The old man bent his long, lean frame to the open case that rested on the pavement, set the gleaming sax gently within it as though it were an infant, wadded with cotton to hold it safe.

He snapped the case shut and stood with it, felt blindly with his free hand for where his fiberglass cane lay against the edge of the nearby building. His fingers closed around it with deft assurance.

Time for them each to make his own way home. Or what they called home now. Sure as hell not here.

To go while they still could.

Inigo fished in his pocket. His fingers found the coin that was always there, always newly born.

He pulled out the buffalo nickel, not knowing the source of it, at least not precisely. Dr. Sanrio, he supposed. That would be his sick idea of a joke.

The buffalo had been the first to be affected, out beyond the mountains in the federal lands, and the Indian lands, too…and Inigo’s father had been the second.

They had left him here, his father and then his mother, and Agnes Wu, too, when the hard rain had come down.

Fortunately for Inigo, he had turned into something that could stand that hard rain, something that was pretty damn hard itself, little and wiry and tough. And although he had not been
wanted
by what remained to perceive him, It had not—fortunately, again—regarded him as sufficient of a threat to bother to dislodge him.

(And perhaps, too, some residual affection Agnes held for him—or whatever of Agnes was still left—had lent him some sort of asylum, reprieve.)

Which hadn’t made the loneliness any easier…

Until, that was, the new arrivals made it onto the scene, these two good souls, these friends…and the additional interloper who was anything but Inigo’s friend.

Inigo slid the coin into the breast pocket of Papa Sky’s suit, just behind the white handkerchief that was always immaculately folded. He said the words he always said at this point, the ritual. It was what his father had said whenever he’d given Inigo his allowance, before Dad headed out on his rounds at the facility, or set off into the Badlands.

“Something for the ferryman.”

Papa Sky nodded. “Always got to pay your own way…”

Inigo started off, but Papa Sky beckoned him back. He leaned down and whispered into the boy’s ear, the ear that was so delicately pointed, tufted with fine, white hair.

“I had a word with the Leather Man,” Papa Sky said. “He told me it’s time.”

Inigo drew in a tight breath of thin, chill air.

It wasn’t a surprise, not really. He knew this day would come. But still, he felt far from ready.

Not that any of that mattered, though.

Yoda could be a little green dude, or he could be an old blind black man, or something with scales and wings.

There is no try, there is only do.

Inigo was the messenger.

 

Christina returned home as the sun was dipping below the spires of the city, the sky streaked and fiery.

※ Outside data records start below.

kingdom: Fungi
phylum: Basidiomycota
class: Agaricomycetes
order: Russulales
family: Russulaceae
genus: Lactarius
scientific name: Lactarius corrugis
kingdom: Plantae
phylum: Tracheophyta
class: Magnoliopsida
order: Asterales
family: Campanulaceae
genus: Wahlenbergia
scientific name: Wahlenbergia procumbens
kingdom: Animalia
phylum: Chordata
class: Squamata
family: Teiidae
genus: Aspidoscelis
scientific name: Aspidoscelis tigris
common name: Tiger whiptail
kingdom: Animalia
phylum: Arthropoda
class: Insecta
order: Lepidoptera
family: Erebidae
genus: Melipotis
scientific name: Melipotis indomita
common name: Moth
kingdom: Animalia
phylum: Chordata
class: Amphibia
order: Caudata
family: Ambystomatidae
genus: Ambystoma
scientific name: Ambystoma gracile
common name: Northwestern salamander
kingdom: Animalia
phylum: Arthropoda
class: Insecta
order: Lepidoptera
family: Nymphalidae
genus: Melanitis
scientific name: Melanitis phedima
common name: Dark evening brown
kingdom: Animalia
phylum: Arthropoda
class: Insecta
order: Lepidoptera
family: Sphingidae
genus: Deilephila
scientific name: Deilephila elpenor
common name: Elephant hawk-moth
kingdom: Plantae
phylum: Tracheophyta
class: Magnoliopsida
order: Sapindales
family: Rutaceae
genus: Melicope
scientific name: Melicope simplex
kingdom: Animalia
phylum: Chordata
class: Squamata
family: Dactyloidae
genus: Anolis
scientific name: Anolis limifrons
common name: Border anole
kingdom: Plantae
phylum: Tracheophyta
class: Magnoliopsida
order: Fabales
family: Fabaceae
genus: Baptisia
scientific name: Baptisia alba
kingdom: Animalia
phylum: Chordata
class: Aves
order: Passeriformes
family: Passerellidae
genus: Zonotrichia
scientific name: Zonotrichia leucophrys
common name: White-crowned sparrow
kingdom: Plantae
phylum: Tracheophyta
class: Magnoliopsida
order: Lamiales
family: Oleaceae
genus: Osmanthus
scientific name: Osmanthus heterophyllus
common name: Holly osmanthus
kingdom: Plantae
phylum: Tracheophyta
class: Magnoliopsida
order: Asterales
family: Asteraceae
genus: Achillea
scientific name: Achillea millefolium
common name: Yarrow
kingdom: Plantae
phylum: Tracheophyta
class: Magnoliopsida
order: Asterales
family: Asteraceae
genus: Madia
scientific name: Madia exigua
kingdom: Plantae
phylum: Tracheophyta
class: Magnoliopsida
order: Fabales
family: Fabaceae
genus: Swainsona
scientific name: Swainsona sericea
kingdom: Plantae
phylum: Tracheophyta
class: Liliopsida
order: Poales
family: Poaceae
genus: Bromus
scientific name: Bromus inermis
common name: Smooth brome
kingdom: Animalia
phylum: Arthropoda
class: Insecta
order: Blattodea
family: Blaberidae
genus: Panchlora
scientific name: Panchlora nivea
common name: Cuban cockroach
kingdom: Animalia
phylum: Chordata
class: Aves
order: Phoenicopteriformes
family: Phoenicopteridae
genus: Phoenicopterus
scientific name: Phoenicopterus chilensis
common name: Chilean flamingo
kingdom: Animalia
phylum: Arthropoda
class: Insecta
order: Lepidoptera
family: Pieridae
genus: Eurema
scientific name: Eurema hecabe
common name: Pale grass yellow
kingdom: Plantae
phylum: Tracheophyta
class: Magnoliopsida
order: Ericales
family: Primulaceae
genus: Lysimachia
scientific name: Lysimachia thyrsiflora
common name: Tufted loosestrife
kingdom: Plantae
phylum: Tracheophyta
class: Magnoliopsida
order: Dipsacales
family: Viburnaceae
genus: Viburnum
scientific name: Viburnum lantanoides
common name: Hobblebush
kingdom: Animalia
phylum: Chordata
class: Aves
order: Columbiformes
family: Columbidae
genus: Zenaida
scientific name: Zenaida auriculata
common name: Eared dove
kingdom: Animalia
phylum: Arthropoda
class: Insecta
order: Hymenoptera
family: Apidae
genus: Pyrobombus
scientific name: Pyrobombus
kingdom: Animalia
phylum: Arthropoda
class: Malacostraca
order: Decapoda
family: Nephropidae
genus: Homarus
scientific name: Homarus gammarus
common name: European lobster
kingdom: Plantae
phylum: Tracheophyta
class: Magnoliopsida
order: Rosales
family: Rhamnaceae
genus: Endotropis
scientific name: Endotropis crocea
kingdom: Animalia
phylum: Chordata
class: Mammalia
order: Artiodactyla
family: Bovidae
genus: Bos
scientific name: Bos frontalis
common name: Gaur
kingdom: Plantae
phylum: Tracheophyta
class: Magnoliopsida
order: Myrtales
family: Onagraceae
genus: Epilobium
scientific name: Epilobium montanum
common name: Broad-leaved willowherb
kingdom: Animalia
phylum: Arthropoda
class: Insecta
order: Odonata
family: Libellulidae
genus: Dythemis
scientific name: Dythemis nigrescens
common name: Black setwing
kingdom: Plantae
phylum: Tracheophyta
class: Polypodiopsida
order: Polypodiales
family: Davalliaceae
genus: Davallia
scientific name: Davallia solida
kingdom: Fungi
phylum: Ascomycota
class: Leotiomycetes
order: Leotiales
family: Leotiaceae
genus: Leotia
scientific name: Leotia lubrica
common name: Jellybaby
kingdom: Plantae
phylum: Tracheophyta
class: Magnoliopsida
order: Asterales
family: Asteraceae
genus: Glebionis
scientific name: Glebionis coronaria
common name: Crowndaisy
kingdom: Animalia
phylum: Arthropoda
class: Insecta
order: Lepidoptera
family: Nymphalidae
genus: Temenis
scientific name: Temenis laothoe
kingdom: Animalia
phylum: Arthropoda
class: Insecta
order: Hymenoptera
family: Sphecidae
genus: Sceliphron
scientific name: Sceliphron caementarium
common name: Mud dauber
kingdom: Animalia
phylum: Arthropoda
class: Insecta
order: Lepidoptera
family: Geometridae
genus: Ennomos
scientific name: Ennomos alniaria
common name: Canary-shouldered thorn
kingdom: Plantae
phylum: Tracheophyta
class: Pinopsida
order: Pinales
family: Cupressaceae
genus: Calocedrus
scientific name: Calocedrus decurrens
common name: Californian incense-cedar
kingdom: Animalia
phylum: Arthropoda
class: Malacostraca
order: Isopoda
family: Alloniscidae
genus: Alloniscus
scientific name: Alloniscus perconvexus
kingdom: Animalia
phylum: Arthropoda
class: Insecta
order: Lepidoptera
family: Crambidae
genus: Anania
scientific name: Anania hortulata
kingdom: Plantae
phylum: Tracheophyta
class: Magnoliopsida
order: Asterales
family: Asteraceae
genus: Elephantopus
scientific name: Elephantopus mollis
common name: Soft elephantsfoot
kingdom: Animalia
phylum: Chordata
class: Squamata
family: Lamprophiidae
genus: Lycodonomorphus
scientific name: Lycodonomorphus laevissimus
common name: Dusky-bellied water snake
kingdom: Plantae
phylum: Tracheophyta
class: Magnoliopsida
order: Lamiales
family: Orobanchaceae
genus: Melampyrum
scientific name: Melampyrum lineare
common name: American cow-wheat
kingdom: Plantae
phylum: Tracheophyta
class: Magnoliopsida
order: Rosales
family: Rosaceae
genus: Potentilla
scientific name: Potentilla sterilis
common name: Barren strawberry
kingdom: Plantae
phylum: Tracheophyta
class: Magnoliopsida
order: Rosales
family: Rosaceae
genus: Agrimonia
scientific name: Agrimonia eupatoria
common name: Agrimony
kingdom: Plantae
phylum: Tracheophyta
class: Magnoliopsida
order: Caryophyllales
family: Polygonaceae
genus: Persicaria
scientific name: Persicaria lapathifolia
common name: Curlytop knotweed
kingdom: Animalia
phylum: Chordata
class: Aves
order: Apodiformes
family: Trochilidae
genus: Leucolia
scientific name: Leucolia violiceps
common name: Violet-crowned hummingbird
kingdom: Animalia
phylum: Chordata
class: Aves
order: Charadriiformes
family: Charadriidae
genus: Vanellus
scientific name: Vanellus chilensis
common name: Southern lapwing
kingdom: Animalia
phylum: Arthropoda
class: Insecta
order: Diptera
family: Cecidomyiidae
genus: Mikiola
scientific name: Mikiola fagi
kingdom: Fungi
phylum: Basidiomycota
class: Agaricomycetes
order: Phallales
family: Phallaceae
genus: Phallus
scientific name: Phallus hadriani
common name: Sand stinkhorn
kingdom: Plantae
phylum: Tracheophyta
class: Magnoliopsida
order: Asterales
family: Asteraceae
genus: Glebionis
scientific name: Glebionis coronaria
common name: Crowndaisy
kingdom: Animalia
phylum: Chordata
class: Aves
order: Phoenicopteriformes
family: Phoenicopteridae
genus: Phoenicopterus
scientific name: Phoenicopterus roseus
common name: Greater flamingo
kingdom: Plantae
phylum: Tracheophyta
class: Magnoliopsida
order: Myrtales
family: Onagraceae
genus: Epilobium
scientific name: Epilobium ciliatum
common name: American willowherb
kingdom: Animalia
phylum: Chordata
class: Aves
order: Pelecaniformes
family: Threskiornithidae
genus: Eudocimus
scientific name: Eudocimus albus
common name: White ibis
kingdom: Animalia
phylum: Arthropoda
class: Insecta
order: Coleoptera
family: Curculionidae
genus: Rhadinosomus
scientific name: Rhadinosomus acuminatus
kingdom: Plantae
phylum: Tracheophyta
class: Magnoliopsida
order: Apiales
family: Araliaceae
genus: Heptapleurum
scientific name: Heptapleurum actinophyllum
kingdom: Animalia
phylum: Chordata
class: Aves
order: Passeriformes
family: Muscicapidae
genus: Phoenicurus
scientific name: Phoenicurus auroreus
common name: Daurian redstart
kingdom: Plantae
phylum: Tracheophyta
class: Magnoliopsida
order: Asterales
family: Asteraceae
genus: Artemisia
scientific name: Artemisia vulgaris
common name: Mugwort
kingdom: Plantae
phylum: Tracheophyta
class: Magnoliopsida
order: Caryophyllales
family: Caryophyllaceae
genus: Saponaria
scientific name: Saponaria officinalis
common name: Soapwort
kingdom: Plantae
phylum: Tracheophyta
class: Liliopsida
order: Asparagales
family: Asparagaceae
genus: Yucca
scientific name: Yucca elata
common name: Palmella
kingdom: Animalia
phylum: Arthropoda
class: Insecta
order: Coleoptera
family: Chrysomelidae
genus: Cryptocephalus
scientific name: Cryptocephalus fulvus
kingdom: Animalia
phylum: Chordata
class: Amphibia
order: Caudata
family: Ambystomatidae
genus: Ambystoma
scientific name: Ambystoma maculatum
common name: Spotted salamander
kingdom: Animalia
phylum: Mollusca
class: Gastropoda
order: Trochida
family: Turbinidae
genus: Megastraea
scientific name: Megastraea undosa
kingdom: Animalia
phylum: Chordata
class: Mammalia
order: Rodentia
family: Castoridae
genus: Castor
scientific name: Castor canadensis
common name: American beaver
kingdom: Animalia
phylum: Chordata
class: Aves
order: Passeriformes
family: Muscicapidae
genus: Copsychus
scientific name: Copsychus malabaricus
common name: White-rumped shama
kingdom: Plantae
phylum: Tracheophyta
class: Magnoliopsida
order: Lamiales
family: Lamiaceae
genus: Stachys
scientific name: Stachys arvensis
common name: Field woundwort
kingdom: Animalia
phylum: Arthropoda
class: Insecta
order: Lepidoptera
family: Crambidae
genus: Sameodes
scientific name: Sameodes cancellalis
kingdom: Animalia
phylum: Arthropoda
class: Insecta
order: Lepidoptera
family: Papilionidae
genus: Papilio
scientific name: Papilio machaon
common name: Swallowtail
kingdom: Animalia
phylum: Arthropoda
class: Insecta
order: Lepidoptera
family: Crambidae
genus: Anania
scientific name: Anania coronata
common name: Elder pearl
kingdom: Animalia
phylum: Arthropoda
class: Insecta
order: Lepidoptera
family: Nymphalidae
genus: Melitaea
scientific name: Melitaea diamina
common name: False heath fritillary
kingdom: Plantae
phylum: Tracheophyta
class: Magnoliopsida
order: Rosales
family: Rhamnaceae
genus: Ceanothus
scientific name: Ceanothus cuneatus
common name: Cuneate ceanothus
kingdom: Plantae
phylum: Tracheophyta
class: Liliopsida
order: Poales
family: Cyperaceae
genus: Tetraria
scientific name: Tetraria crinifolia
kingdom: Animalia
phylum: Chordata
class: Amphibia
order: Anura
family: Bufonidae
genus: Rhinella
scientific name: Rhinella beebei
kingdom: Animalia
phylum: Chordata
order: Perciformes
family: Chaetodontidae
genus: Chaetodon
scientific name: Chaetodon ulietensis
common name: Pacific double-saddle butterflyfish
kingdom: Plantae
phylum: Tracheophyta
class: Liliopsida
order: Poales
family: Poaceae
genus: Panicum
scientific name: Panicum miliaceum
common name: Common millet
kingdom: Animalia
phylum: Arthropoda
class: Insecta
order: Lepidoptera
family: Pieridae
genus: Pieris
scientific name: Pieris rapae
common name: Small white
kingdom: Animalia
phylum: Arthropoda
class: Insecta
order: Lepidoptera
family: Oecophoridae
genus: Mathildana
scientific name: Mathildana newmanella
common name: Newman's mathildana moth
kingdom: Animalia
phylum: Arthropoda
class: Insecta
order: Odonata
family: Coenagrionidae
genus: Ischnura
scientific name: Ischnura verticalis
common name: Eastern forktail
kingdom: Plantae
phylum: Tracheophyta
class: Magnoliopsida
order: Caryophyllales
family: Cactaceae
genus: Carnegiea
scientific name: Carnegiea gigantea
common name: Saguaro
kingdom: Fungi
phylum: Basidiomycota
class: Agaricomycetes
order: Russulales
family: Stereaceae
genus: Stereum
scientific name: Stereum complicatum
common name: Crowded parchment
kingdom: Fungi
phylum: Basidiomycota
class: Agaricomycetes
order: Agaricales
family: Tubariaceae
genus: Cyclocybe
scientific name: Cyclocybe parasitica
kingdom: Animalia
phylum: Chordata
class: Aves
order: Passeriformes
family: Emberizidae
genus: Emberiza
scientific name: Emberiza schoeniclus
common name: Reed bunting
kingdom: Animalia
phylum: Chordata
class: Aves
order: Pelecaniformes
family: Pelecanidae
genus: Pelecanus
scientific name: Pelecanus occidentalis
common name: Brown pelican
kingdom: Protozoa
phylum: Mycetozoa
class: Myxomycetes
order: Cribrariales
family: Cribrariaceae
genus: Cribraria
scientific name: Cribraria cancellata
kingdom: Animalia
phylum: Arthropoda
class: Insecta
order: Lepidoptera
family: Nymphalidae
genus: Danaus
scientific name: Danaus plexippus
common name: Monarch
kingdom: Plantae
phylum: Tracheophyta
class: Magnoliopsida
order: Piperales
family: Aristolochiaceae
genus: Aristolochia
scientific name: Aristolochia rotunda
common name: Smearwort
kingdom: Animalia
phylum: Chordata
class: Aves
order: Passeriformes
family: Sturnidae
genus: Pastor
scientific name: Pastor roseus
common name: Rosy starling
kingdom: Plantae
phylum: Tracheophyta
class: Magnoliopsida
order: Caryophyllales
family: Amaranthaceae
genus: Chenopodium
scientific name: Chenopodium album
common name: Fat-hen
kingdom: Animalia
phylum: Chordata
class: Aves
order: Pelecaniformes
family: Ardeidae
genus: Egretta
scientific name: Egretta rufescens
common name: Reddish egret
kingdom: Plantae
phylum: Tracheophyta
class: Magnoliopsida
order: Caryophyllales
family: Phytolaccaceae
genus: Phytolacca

Her body ached from the hours of practice at the School of the American Ballet, obeying the commands of the shade that looked and sounded like the essence of the retired prima ballerina she had so idolized and emulated in recent years, years that seemed more a dream than the dream that had awakened her this morning.

Wearily, she climbed the four flights to her flat, her book bag feeling as if weighted with stones. She fished out her key as she drew near the door—then saw that it stood half-open (and she
knew
she had locked it on leaving that morning).

With a choked cry, she dropped her bag and the key, dashing inside, the hope surging in her like a drowning man swimming for the surface that at last he had found her—the one she could almost, not quite, remember—that he had come as he had promised her, back in the place she could not summon, but that her mind told her was named Boone’s Gap.

But the figure sitting in the one good chair, silhouetted against the dying embers of the day that slanted in through the window, was not the one she waited for.

From the outline of him, she knew he was wearing his manshape again. He drew on his cigarette in the darkness, and the red tip of it was a malevolent eye.